2. The Outer Continental Shelf is defined to include all submerged lands lying seaward and three miles outside state waters, "and of which the subsoil and seabed appertain to the United States and are subject to its jurisdiction and control." 43 U.S.C. §§ 1331(a), 1301(a).

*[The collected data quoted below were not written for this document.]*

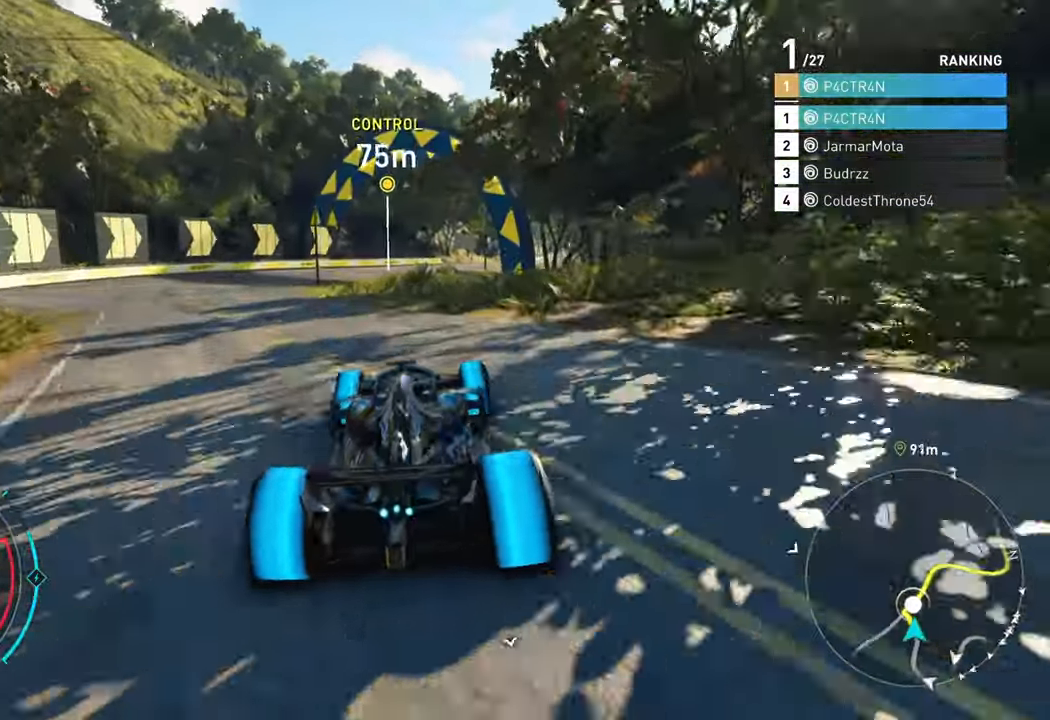
{"buttons": ["A", "R2"], "left_stick": "right", "right_stick": "center", "events": [[50, "left_stick", "center"], [66, "A", "down"], [366, "left_stick", "right"]]}
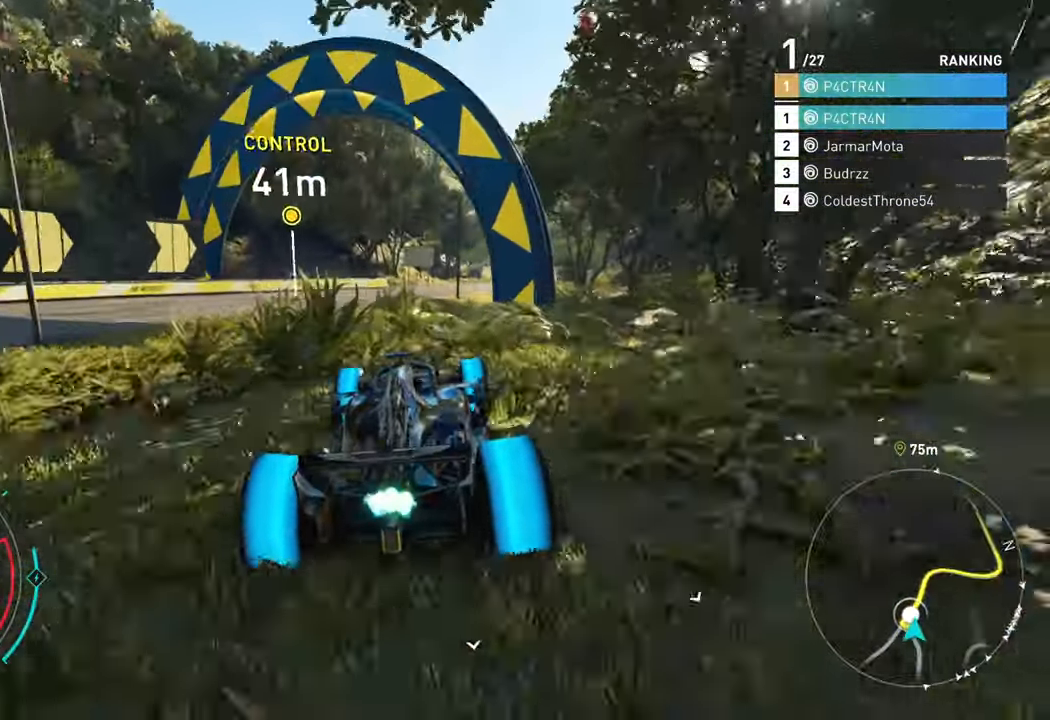
{"buttons": ["R2"], "left_stick": "right", "right_stick": "center", "events": [[66, "left_stick", "center"], [183, "A", "up"], [316, "left_stick", "right"], [400, "left_stick", "center"], [450, "left_stick", "right"]]}
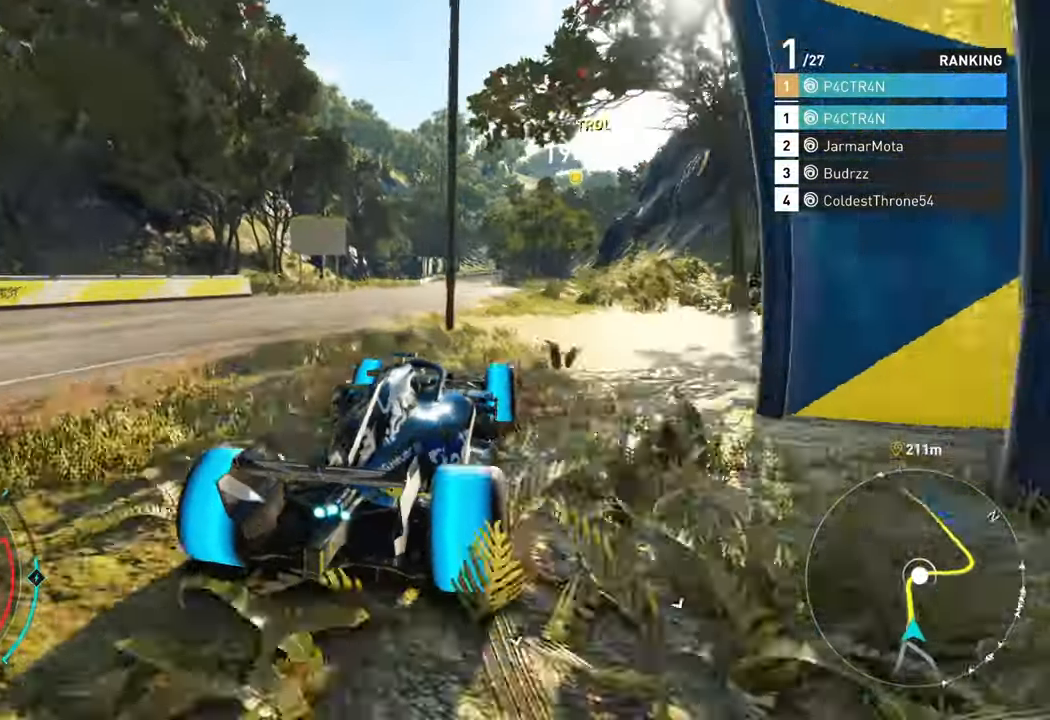
{"buttons": ["L2"], "left_stick": "left", "right_stick": "center", "events": [[66, "left_stick", "center"], [150, "left_stick", "left"], [233, "R2", "up"], [350, "L2", "down"]]}
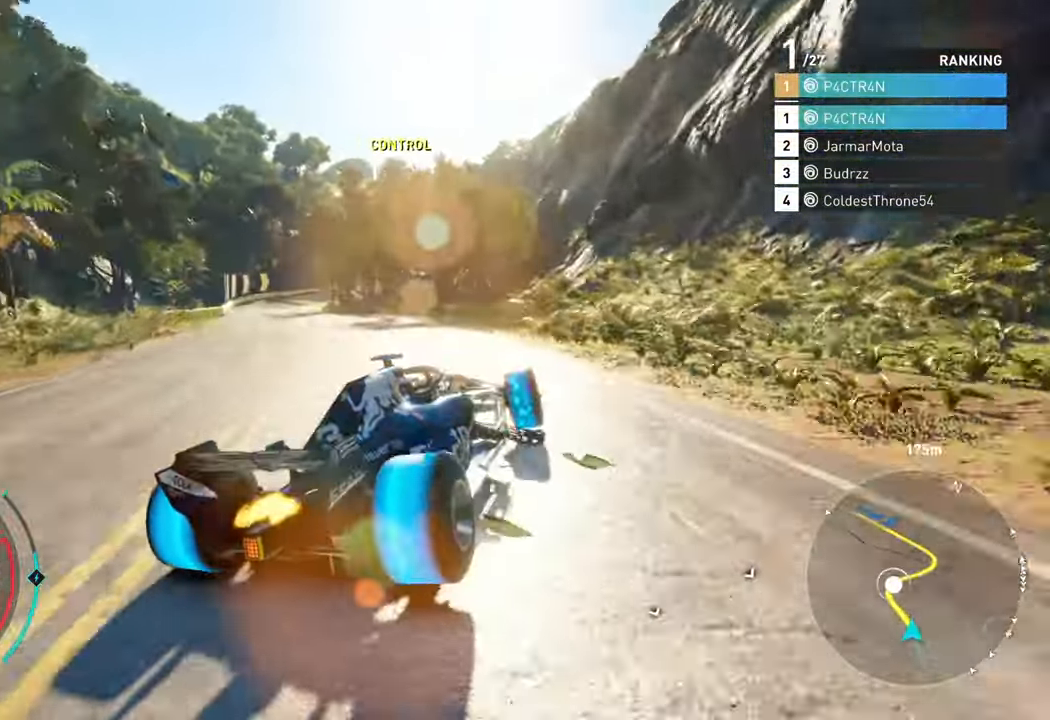
{"buttons": ["R2"], "left_stick": "center", "right_stick": "center", "events": [[217, "L2", "up"], [300, "R2", "down"], [500, "left_stick", "center"]]}
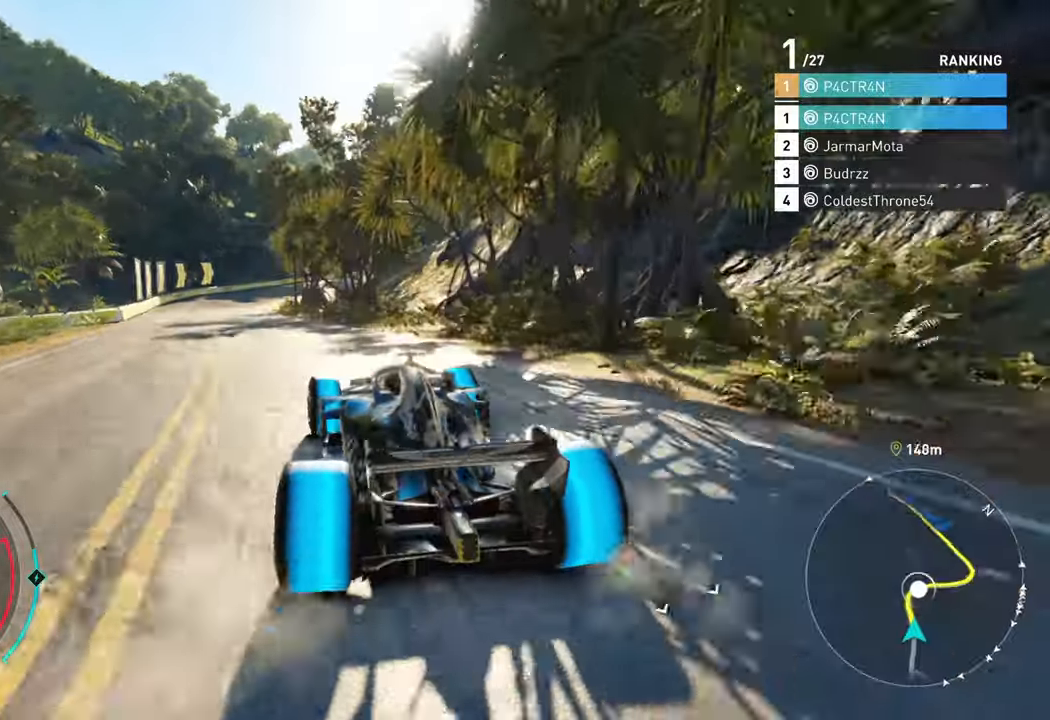
{"buttons": ["R2"], "left_stick": "center", "right_stick": "center", "events": [[250, "left_stick", "left"], [450, "left_stick", "center"]]}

3. See Bartman v. Burrece, No. 14-cv-80, 2014 WL 4096226 (D. Alaska Aug. 18, 2014); Gregoire v. Enter. Marine Servs., LLC, No. 14-cv-840, ___ F. Supp. 2d ___, 2014 WL 3866589, (E.D. La. Aug. 6, 2014); Grasshopper Oysters, Inc. v. Great Lakes Dredge & Dock, LLC, No. 14-cv-934, 2014 WL 3796150 (E.D. La. July 29, 2014); Cassidy v. Murray, No. 14-1204, ___ F. Supp. 2d ___, 2014 WL 3723877 (D. Md. July 24, 2014); Porter v. Great Am. Ins. Co., No. 13-cv-3069, 2014 WL 3385148 (W.D. La. July 9, 2014); Figueroa v. Marine Inspection Servs., ___ F. Supp. 2d. ___, No. 14-cv-140, 2014 WL 2958597 (S.D. Tex. July 1, 2014); In re Foss Mar. Co., No. 12-00021, ___ F. Supp. 2d ___, 2014 WL 2930860, (W.D. Ky. June 27, 2014); Alexander v. Seago Consulting, LLC, No. 14-cv-1292, 2014 WL 2960419 (S.D. Tex. June 23, 2014); Pierce v. Parker Towing Co., Inc., No. 14-cv-73, 2014 WL 2569132 (S.D. Ala. June 9, 2014); Gabriles v. Chevron USA, Inc., No. 14-cv-669, 2014 WL 2567101 (W.D. La. June 6, 2014); Perrier v. Shell Oil Co., No. 14-cv-490, 2014 WL 2155258 (E.D. La. May 22, 2014); Rogers v. BBC Charting America, LLC, No. 13-cv-3741, 2014 WL 819400 (S.D. Tex. Mar. 3, 2014); Coronel v. AK Victory, No. C13-cv-2304, 2014 WL 820270 (W.D. Wash. Feb. 28, 2014); see also David W. Robertson & Michael F. Sturley, Recent Developments in Admiralty and Maritime Law at the National Level and in the Fifth and Eleventh Circuits, 38 Tul. Mar. L.J. 419, 477-78 (2014) ("The statutory-language exegesis in Ryan is thorough and careful, but we think the judge's conclusion that Romero (probably through congressional inadvertence) has become a dead letter seems too radical to be acceptable. We do not believe the Fifth Circuit will agree with the Ryan court.").